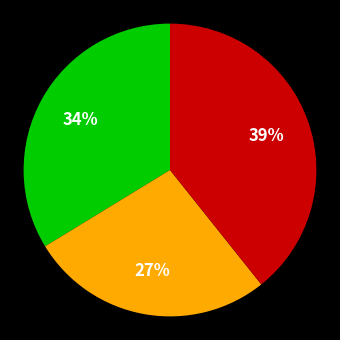

Is there any slice that represents more than half of the pie?

No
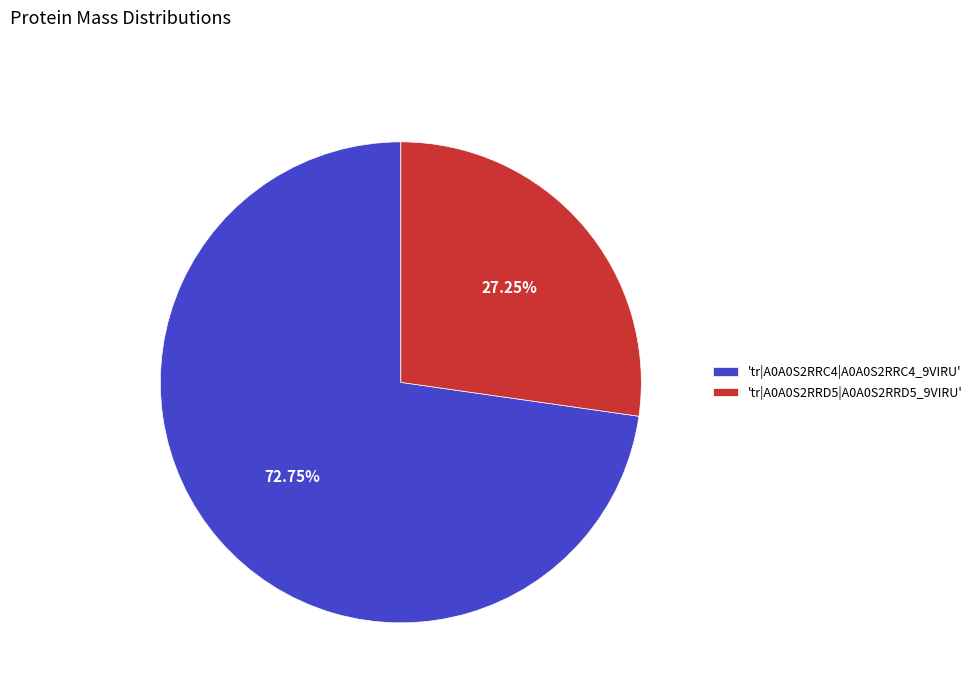

Is the sum of 'tr|A0A0S2RRD5|A0A0S2RRD5_9VIRU' and 'tr|A0A0S2RRC4|A0A0S2RRC4_9VIRU' greater than half?

Yes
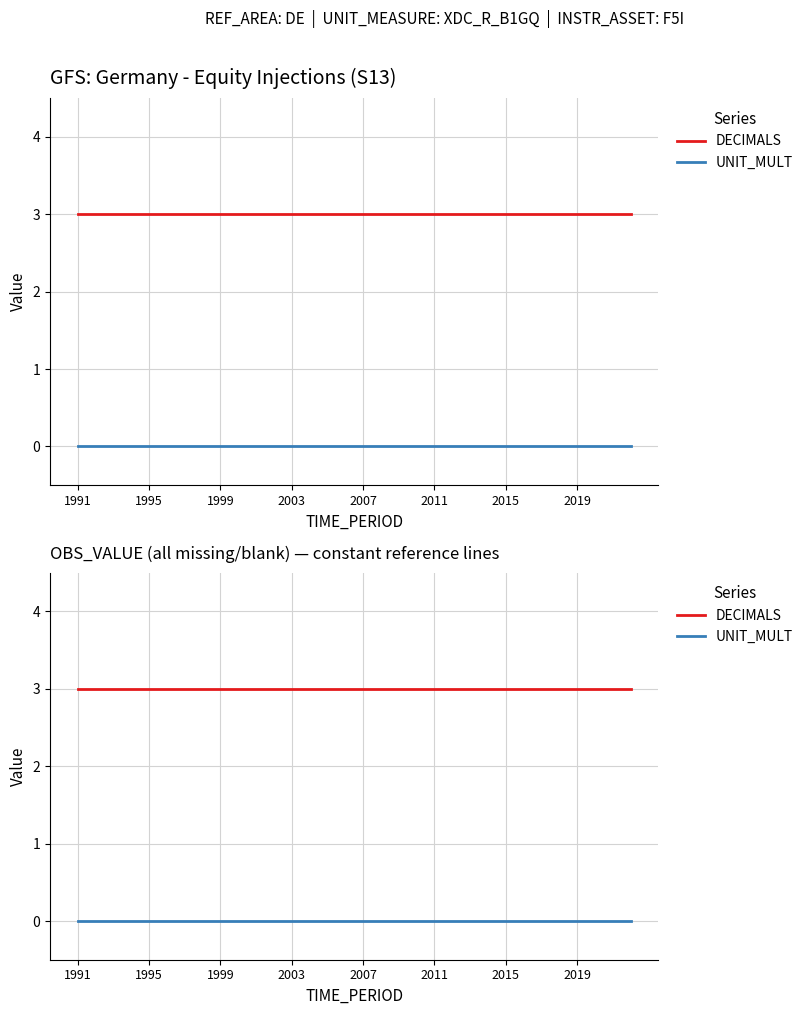

What is the spread (max minus min) of values at 10?

3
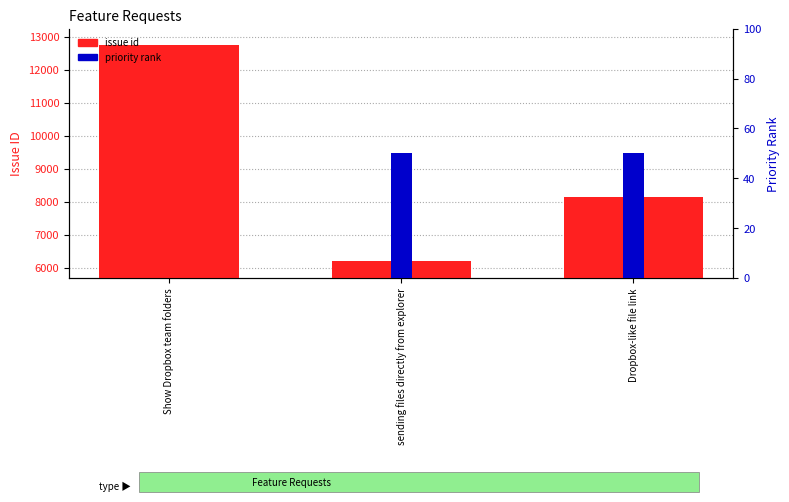

Which series has the largest total across all categories?

issue id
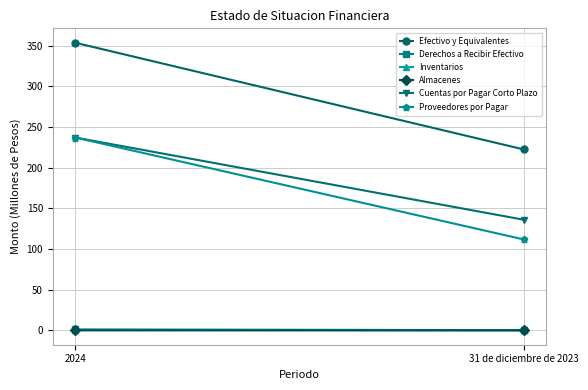

Which series has the largest range (max minus min)?

Efectivo y Equivalentes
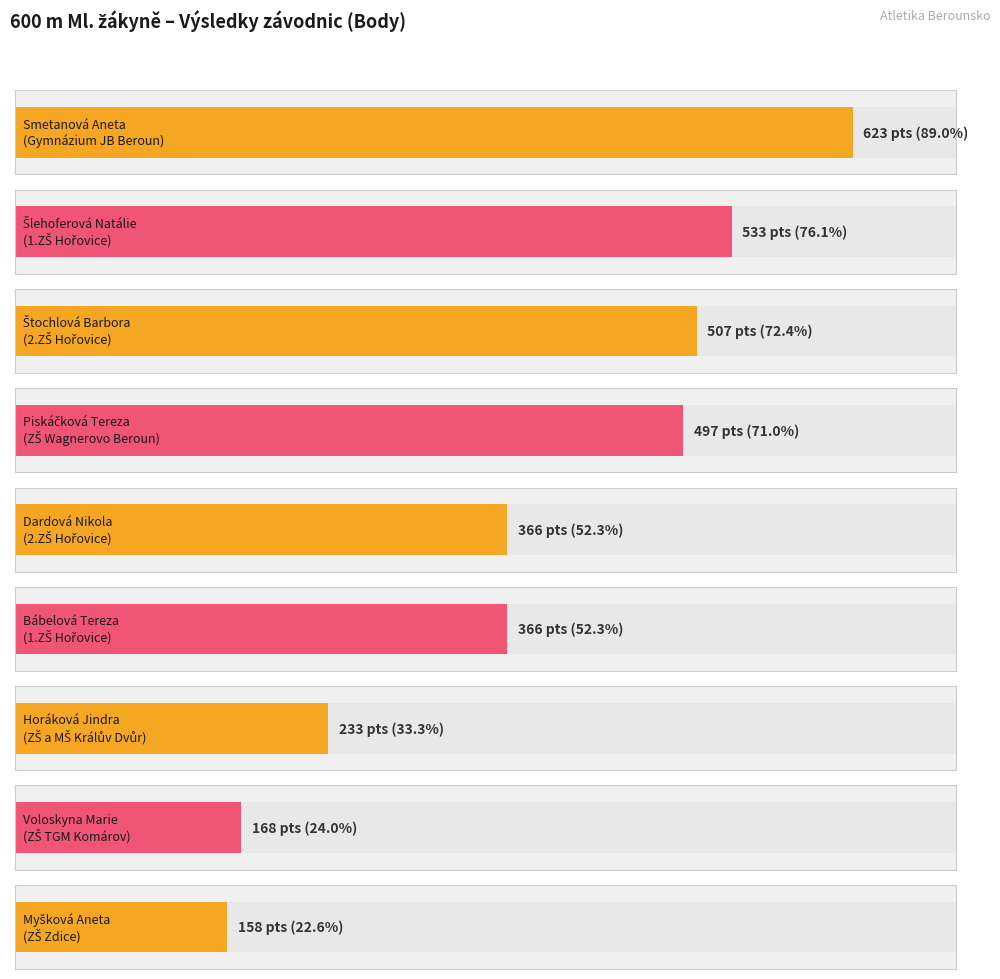

What is the change in value from ZŠ Wagnerovo Beroun to ZŠ a MŠ Králův Dvůr?

-264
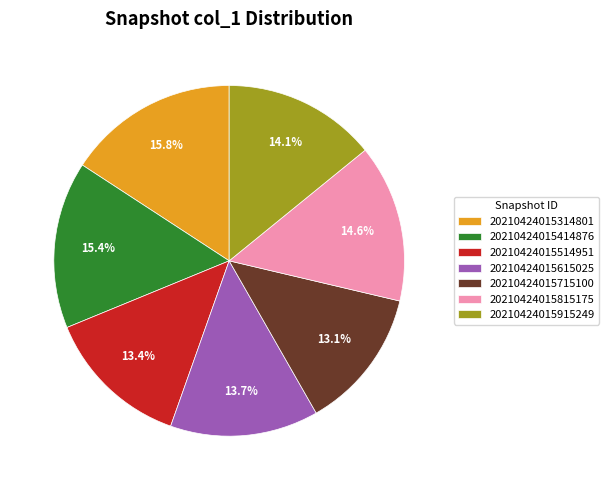

What is the total percentage of 20210424015915249 and 20210424015615025?

27.8%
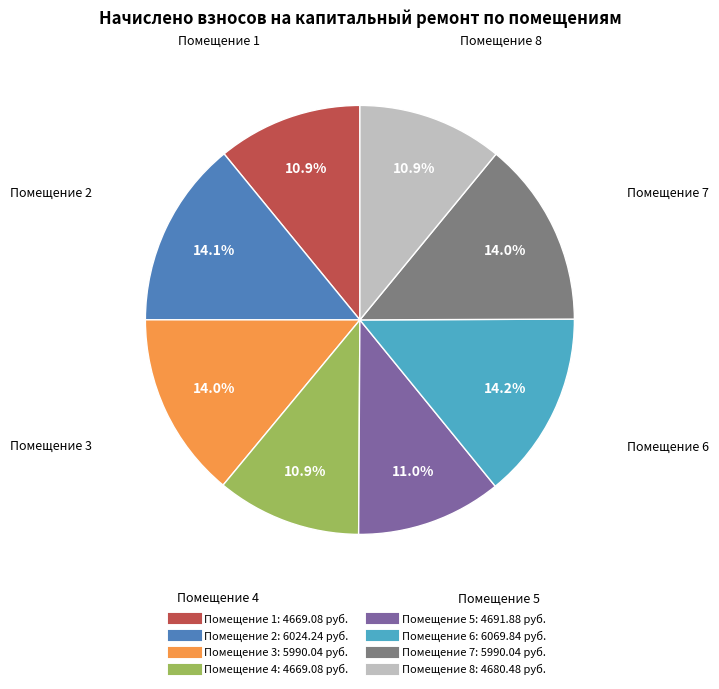

Count the number of slices in the pie.

8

=== Activity ===
Reproduce the lines above from the one containing "Efectivo y Equivalentes" through the last line, both included, and leave out the pictures.

=== Result of this task ===
Efectivo y Equivalentes

What is the change in value from ZŠ Wagnerovo Beroun to ZŠ a MŠ Králův Dvůr?

-264

What is the total percentage of 20210424015915249 and 20210424015615025?

27.8%

Count the number of slices in the pie.

8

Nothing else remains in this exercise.